Using your outdoor voice in grace period OT can be sketchy. You’re yelling to increase your chances of gaining bathroom access, but screaming can poke the beast. It’s an out of options move and you hate to have to use it.

Marcus said he held up a wallet-size card, signed by a physician, certifying his medical condition and citing the 7-year-old bathroom-access law. (Fifteen other states have similar laws.)

But one of the employees told him to go across the street and down the block to a restaurant with public-use bathrooms, according to Marcus. Marcus dashed out the door, but it was too late. “Within 10 feet I had an ‘accident.”

Let us take a second to bow our heads in a moment of silence.

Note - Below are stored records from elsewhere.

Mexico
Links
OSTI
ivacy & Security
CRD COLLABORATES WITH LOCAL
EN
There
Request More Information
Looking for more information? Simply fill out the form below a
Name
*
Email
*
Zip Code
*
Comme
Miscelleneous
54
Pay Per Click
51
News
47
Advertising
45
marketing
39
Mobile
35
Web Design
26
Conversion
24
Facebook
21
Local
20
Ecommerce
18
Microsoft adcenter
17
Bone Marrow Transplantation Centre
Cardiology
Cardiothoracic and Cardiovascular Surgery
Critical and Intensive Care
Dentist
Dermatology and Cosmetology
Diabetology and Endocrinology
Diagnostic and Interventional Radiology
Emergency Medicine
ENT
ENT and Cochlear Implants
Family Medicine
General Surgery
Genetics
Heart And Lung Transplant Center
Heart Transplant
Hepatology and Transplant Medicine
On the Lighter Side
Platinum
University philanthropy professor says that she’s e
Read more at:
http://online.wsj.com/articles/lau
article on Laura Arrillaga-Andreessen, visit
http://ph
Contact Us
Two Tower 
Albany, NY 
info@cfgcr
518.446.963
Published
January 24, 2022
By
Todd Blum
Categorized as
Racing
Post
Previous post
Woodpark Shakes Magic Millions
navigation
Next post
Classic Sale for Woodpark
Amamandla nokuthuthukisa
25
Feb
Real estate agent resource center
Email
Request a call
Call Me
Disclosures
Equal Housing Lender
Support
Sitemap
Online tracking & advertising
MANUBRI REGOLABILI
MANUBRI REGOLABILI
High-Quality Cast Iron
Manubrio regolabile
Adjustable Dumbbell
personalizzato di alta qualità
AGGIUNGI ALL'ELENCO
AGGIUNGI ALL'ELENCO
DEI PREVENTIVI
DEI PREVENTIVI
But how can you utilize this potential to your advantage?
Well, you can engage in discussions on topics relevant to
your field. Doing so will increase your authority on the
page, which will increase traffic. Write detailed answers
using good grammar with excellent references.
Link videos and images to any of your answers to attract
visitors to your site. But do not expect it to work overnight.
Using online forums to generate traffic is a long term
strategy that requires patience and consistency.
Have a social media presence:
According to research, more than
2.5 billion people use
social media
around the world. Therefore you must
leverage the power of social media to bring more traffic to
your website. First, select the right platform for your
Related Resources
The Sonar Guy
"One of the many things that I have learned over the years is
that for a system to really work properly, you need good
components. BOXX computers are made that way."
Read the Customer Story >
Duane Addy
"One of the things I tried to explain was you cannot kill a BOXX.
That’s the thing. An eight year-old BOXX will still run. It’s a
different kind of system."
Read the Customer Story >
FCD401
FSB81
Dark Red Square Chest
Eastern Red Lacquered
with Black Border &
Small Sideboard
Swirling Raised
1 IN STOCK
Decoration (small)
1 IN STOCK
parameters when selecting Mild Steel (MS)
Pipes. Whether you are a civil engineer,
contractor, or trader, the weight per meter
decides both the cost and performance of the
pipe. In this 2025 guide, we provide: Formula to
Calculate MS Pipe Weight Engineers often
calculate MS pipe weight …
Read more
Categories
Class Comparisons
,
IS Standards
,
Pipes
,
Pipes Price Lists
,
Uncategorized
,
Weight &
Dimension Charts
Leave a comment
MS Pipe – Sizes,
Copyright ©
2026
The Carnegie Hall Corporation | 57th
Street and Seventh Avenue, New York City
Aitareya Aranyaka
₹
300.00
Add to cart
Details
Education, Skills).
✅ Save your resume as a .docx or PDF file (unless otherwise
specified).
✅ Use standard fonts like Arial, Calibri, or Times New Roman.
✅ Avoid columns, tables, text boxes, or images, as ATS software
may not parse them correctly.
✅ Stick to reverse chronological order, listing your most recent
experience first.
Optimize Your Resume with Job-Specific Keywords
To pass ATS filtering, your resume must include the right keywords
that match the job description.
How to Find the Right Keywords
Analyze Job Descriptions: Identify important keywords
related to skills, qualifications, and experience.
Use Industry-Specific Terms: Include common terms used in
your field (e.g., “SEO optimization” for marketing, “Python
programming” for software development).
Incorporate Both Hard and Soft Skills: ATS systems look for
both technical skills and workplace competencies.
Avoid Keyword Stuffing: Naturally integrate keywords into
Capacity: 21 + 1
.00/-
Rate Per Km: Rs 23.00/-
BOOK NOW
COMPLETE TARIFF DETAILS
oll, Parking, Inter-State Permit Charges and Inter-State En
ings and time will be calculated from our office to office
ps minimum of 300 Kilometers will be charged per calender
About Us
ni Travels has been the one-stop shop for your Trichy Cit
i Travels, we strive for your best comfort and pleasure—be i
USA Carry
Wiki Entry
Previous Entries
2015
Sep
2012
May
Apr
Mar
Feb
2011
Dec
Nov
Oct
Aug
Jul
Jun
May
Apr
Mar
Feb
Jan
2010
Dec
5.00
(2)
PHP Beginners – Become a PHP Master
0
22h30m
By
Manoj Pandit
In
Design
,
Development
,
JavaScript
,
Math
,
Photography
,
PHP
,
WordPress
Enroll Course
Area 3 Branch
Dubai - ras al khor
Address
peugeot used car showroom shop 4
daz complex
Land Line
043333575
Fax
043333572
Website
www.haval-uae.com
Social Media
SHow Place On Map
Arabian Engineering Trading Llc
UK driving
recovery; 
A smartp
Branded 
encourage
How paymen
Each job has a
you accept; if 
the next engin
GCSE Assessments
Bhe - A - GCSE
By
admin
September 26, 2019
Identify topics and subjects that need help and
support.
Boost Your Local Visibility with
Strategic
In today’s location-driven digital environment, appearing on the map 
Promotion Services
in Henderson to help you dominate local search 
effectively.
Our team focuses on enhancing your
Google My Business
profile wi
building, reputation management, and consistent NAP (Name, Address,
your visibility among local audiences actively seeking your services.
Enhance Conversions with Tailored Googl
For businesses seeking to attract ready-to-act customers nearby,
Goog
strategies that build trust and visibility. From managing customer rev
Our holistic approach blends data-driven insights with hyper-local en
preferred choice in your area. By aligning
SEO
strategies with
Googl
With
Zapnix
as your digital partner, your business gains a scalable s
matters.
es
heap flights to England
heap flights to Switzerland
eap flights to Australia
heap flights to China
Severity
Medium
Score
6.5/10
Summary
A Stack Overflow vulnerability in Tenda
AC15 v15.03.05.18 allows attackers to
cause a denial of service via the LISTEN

Marcus said he continued to the restaurant, where he cleaned up in the bathroom. “It was totally humiliating and totally unnecessary,” he said.

Marcus isn’t looking for money. “There isn’t a dollar amount that will restore the dignity they took from me,” he said. What he does want is for Starbucks to join him in a public awareness campaign on bathroom-access laws, including displaying decals at their stores. (The number of Americans diagnosed with inflammatory bowel disease has steadily increased and is now estimated at 3 million.) Starbucks has declined to do so.

It’s hard not to be mad online right now. Stories like this are gonna wind up in textbooks one day. Complete unacceptable treatment of a person already in turmoil. We’ve all been Stephen Marcus once before. We feel your pain, but all we can do now is move on and prepare for the next battle. Thank you for sharing your story with us.

Now the real question is how do I get my hands on a piece of paper saying that my bowels are certified irritable? I need that 9 years ago.